Thymidine phosphorylase is a protein dimer with identical subunits – with a reported molecular weight of 90,000 daltons in Escherichia coli. It has an S-shape with a length of 110 Å and a width of 60 Å. Each monomer is composed of 440 amino acids and is composed of a small α-helical domain and a large α/β domain. The surface of the enzyme is smooth except for a 10 Å deep and 8 Å wide cavity between the two domains that contains the thymine, thymidine, and phosphate binding sites. Detailed analysis of the binding sites shows that Arg-171, Ser-186, and Lys-190 are the important residues in binding the pyrimidine base. The residues Arg-171 and Lys-190 are close to O4 and O2 of the thymine ring, respectively, and can help stabilize the intermediate state.
The terminal amino group of Lys-190, which forms a hydrogen bond with the 3′-hydroxyl of the thymidine ribose moiety is also in place to donate a proton to thymine N1 during the intermediate state. As of late 2007, 6 structures have been solved for this class of enzymes, with PDB accession codes , , , , , and .

== Nomenclature ==
This enzyme is categorised as a glycosyltransferase, specifically a pentosyltransferase. The systematic name of its class is thymidine:phosphate deoxy-alpha-D-ribosyltransferase. Other names in common use include pyrimidine phosphorylase, thymidine-orthophosphate deoxyribosyltransferase, animal growth regulators, blood platelet-derived endothelial cell, growth factors, blood platelet-derived endothelial cell growth factor, deoxythymidine phosphorylase, gliostatins, pyrimidine deoxynucleoside phosphorylase, and thymidine:phosphate deoxy-D-ribosyltransferase.

== Disease relevance ==
Mitochondrial neurogastrointestinal encephalomyopathy (MNGIE) is an autosomal recessive disorder caused by mutations in the thymidine phosphorylase (TP) gene. Because mitochondrial DNA (mtDNA) depends strongly on thymidine salvage (more so than nuclear DNA), it suffers damage from thymidine phosphorylase deficiency. In MNGIE disease, multiple deletions and depletion of mtDNA accumulate over time, leading to mitochondrial dysfunction. Symptoms of MNGIE disease include diarrhea and abdominal pain as a result of dysmotility, caused by neuromuscular dysfunction, as well as ptosis, ophthalmoparesis, peripheral neuropathy, and hearing loss.

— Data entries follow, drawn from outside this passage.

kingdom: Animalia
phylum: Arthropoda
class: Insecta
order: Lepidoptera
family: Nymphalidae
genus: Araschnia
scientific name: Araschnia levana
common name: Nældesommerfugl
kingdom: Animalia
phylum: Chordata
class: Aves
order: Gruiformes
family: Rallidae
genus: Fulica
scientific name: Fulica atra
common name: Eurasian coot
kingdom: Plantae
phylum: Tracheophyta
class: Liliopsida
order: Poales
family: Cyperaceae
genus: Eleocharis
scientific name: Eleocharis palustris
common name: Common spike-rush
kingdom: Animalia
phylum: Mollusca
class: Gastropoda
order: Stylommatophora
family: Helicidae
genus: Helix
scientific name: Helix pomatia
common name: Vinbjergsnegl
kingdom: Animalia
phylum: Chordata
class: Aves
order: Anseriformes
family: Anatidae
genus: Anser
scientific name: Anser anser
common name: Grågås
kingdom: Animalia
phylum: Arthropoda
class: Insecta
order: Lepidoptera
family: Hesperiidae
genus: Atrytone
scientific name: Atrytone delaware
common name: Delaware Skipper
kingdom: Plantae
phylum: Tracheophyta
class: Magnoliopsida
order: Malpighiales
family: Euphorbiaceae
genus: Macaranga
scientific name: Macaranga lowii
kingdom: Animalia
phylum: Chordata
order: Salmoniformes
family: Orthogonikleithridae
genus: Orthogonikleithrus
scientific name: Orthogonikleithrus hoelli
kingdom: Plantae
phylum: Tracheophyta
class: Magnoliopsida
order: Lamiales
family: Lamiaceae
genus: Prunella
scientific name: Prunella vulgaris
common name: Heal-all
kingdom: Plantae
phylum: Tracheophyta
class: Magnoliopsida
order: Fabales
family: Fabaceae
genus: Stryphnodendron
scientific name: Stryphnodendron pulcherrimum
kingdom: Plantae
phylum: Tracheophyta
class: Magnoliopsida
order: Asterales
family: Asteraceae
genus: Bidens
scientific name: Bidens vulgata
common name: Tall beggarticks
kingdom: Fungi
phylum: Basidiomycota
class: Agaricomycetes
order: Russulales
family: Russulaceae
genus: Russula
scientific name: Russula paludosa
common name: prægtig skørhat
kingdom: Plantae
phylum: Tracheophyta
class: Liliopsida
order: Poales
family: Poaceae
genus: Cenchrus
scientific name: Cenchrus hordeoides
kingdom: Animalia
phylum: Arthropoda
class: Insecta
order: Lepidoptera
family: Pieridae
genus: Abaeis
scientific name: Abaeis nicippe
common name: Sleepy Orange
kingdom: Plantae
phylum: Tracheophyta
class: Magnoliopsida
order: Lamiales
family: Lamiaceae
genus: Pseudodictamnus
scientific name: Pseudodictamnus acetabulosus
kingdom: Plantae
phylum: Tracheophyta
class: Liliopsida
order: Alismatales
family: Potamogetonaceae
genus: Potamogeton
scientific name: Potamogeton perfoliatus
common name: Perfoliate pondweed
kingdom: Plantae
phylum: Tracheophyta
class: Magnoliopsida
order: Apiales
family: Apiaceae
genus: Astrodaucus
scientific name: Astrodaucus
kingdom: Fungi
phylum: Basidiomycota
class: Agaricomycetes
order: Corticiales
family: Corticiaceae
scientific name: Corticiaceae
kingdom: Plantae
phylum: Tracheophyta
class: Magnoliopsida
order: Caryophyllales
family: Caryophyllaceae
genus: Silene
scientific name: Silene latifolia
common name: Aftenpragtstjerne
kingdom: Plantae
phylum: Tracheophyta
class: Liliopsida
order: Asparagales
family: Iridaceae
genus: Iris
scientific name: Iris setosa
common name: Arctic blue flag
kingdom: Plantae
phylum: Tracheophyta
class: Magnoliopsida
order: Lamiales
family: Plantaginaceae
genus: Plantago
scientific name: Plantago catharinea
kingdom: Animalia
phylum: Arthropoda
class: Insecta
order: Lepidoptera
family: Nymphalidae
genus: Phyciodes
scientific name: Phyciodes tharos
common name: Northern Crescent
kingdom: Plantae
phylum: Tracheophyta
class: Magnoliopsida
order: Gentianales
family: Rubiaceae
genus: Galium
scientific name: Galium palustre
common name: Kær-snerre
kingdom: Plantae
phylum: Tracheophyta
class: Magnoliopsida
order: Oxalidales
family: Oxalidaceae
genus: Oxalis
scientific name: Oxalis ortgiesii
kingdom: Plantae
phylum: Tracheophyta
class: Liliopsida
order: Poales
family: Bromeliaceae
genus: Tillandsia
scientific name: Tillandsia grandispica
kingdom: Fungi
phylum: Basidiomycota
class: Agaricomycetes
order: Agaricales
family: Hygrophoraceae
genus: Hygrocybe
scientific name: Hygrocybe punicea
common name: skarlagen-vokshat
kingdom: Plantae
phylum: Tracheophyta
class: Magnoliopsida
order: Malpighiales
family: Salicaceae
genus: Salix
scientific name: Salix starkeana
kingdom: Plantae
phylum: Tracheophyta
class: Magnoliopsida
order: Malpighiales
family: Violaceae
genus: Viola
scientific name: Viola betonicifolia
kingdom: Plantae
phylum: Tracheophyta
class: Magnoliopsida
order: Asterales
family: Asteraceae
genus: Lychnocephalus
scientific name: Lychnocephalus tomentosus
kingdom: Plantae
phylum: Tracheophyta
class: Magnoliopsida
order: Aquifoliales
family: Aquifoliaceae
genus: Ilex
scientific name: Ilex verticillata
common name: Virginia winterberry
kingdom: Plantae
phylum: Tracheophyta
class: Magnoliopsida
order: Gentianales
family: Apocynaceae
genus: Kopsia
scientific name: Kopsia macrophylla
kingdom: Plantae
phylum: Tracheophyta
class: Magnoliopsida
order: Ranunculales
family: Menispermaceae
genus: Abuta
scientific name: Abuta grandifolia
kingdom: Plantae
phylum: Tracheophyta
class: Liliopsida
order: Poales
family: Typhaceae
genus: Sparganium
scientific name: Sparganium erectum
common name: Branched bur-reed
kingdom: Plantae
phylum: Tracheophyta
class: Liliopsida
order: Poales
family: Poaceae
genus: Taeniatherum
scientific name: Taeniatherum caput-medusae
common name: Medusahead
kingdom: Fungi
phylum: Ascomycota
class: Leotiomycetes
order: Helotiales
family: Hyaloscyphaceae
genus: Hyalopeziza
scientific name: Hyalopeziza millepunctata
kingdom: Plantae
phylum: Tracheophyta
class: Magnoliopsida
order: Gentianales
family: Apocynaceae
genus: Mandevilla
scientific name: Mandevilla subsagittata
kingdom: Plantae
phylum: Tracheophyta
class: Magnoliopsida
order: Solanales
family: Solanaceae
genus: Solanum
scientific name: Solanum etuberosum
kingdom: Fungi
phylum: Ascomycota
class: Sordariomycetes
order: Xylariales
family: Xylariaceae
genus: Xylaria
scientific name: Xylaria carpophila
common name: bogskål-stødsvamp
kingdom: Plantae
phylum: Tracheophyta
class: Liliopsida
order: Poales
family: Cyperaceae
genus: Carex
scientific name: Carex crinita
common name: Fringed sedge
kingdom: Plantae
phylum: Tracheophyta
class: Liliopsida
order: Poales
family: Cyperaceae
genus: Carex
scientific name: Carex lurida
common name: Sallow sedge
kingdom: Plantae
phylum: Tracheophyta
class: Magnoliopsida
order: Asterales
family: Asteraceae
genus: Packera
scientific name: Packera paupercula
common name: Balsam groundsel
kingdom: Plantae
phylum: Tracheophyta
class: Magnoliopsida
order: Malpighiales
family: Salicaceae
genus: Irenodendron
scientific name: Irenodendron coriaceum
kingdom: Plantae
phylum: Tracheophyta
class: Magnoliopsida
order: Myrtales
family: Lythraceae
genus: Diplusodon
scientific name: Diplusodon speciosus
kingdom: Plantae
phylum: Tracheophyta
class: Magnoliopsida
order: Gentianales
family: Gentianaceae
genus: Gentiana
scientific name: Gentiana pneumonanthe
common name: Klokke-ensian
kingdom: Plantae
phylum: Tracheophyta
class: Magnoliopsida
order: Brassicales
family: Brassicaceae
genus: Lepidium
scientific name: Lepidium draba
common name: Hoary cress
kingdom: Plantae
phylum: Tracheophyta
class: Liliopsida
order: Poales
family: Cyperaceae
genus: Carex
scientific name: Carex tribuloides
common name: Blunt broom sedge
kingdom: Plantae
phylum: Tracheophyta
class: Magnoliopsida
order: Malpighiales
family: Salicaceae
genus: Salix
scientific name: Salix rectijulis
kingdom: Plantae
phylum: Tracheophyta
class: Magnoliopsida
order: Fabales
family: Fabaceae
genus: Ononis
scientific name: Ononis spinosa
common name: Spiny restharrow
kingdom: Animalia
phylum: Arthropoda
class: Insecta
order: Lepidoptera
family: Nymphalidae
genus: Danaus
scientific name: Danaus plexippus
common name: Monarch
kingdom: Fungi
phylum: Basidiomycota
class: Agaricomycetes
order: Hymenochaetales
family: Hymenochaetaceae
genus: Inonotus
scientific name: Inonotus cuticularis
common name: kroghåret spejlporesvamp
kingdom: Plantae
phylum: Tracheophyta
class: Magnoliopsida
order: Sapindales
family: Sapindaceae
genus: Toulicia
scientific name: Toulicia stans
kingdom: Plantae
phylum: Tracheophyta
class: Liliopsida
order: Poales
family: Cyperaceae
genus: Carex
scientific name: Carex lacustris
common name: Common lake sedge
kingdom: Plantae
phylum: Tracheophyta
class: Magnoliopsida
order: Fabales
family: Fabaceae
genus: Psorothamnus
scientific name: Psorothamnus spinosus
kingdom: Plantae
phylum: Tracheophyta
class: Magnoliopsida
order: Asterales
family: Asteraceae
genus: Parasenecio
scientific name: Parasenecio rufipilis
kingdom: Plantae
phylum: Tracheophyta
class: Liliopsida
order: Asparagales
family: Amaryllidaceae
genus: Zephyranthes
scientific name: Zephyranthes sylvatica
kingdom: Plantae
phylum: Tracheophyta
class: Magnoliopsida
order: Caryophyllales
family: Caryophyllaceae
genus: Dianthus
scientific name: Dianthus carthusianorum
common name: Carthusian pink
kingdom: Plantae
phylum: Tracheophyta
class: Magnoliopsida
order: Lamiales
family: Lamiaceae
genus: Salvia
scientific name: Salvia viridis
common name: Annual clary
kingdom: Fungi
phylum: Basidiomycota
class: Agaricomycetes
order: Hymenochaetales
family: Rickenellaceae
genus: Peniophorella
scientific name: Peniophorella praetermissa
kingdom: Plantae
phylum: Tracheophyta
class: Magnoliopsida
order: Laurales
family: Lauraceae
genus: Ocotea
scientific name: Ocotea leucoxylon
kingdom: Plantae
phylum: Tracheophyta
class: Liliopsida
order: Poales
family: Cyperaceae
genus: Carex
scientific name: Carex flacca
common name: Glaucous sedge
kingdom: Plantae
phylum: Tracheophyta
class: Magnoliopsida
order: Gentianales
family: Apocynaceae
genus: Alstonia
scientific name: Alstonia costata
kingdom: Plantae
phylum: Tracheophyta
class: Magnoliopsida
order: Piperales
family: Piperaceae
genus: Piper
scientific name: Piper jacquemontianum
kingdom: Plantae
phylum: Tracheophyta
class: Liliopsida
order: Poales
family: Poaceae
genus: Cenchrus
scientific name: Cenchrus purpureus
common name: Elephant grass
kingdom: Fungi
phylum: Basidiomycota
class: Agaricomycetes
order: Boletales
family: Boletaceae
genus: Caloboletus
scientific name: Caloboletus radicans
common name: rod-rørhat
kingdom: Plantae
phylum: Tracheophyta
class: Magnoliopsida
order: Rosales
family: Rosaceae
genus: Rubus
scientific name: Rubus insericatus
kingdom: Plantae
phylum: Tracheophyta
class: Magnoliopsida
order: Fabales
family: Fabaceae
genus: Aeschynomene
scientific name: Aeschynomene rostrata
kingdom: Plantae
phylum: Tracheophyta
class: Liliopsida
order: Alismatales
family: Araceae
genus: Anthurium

Thymidine phosphorylase has also been found to play a dual role in both cancer development and therapy. The enzyme's angiogenic activity promotes tumor growth, as supported by research showing much higher expression and activity of thymidine phosphorylase in malignant tumors (including carcinomas in the esophagus, stomach, colorectum, pancreas, and lung) than in adjacent non-neoplastic tissues Thymidine phosphorylase in these carcinomas is up-regulated by cytokines interferon-γ and TNF-α, which are released by inflammatory cells during wound healing. The enzyme is also up-regulated by low oxygen levels and low pH environments in order to control vascularization of hypoxic regions.

However, thymidine phosphorylase has also been found to play an essential role in the activation of the anti-cancer drug capecitabine. Specifically, it converts the intermediate metabolite 5’-deoxy-5-fluorocytidine in tumors to 5-fluorouracil, which acts as a thymidylate synthase inhibitor.